PROBLEM TO WORK ON » The answer must be a word-for-word copy of the records below, with every picture left out.

MATERIAL PROVIDED »
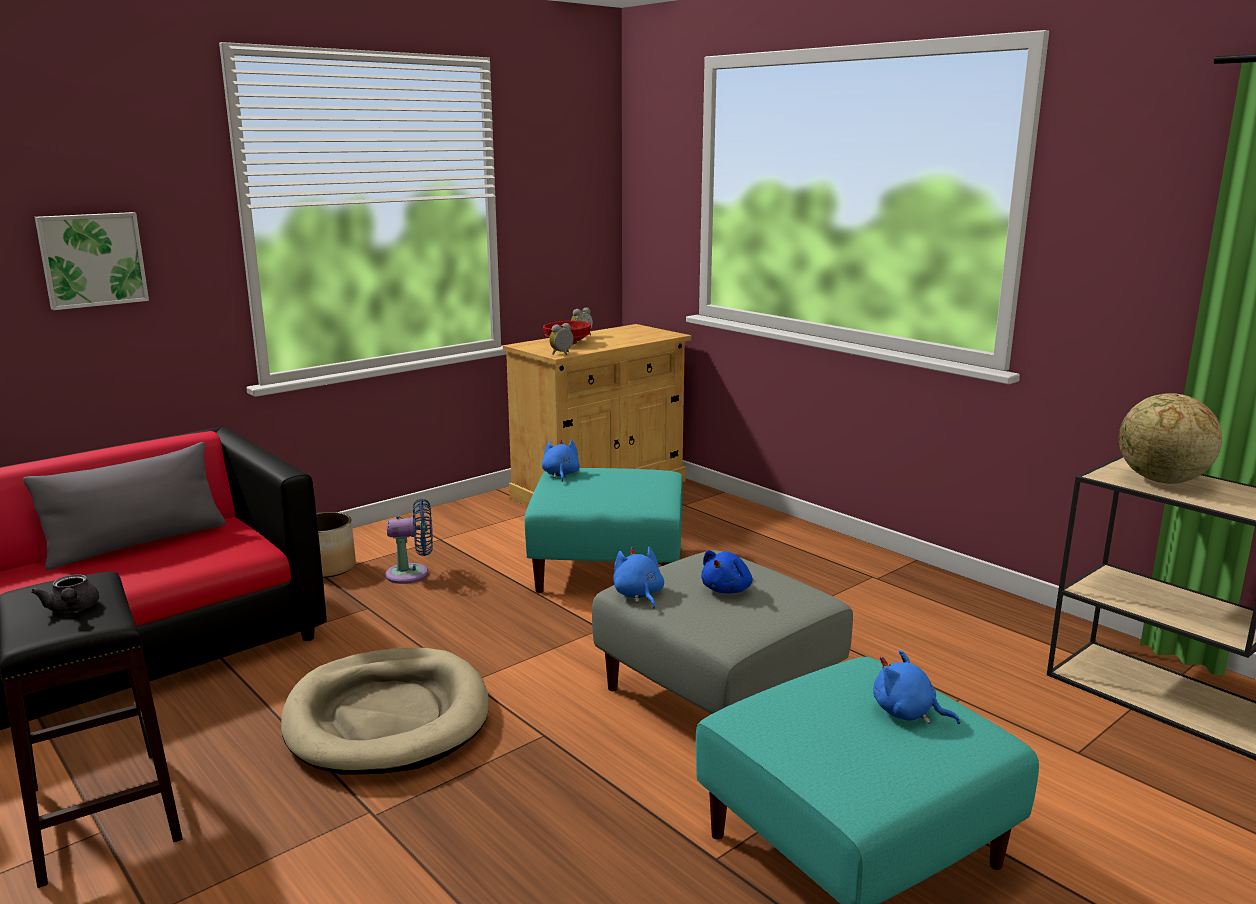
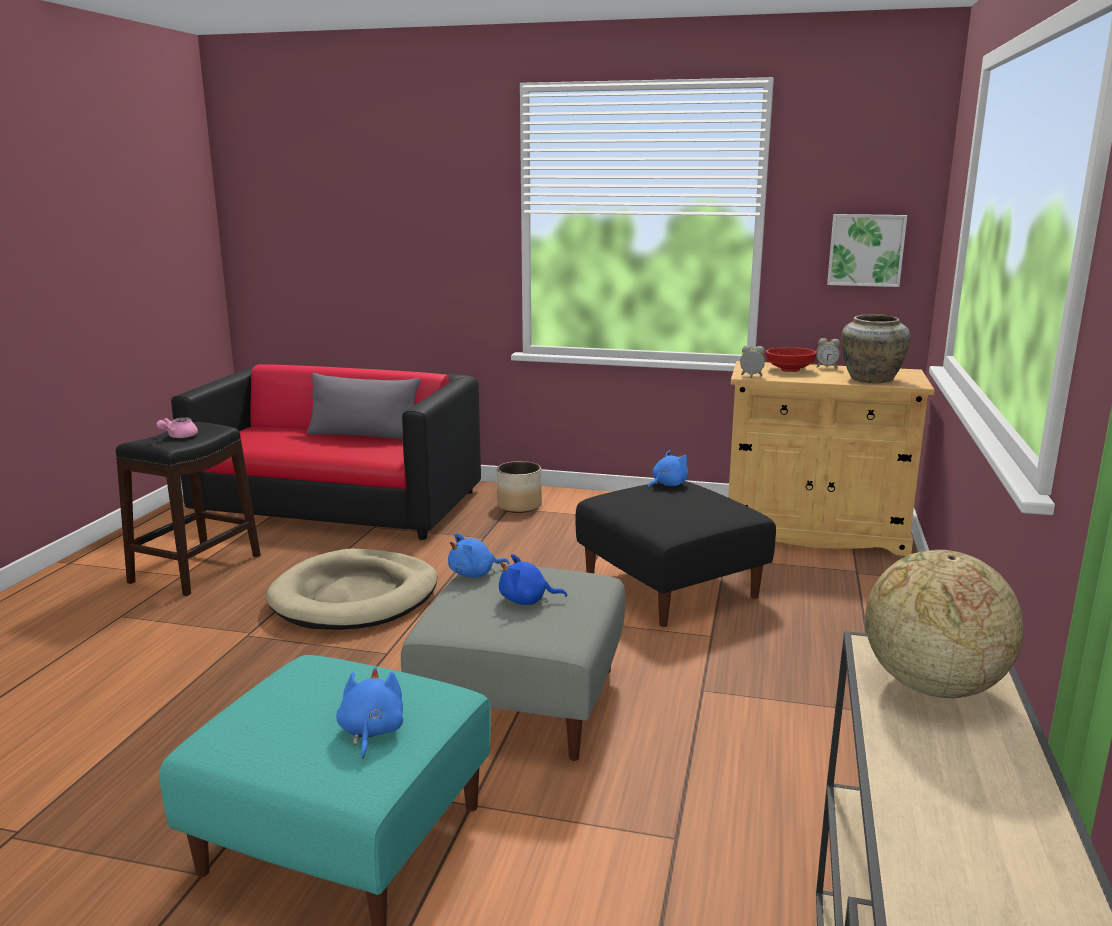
camera: 55 degrees right, 0 degrees up
grey teapot [31,574,99,613] -> pink teapot [156,417,198,438]
picture [35,212,149,310] -> picture moved to [827,214,907,287]
blue fan [385,499,433,584] -> none
turquoise ottoman [525,468,683,593] -> black ottoman [576,481,776,627]
blue plush toy [613,547,664,609] -> blue plush toy turned 150 degrees counterclockwise [448,533,509,578]
none -> beige vase [841,314,910,383]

EXERCISE ANSWER »
camera: 55 degrees right, 0 degrees up
grey teapot [31,574,99,613] -> pink teapot [156,417,198,438]
picture [35,212,149,310] -> picture moved to [827,214,907,287]
blue fan [385,499,433,584] -> none
turquoise ottoman [525,468,683,593] -> black ottoman [576,481,776,627]
blue plush toy [613,547,664,609] -> blue plush toy turned 150 degrees counterclockwise [448,533,509,578]
none -> beige vase [841,314,910,383]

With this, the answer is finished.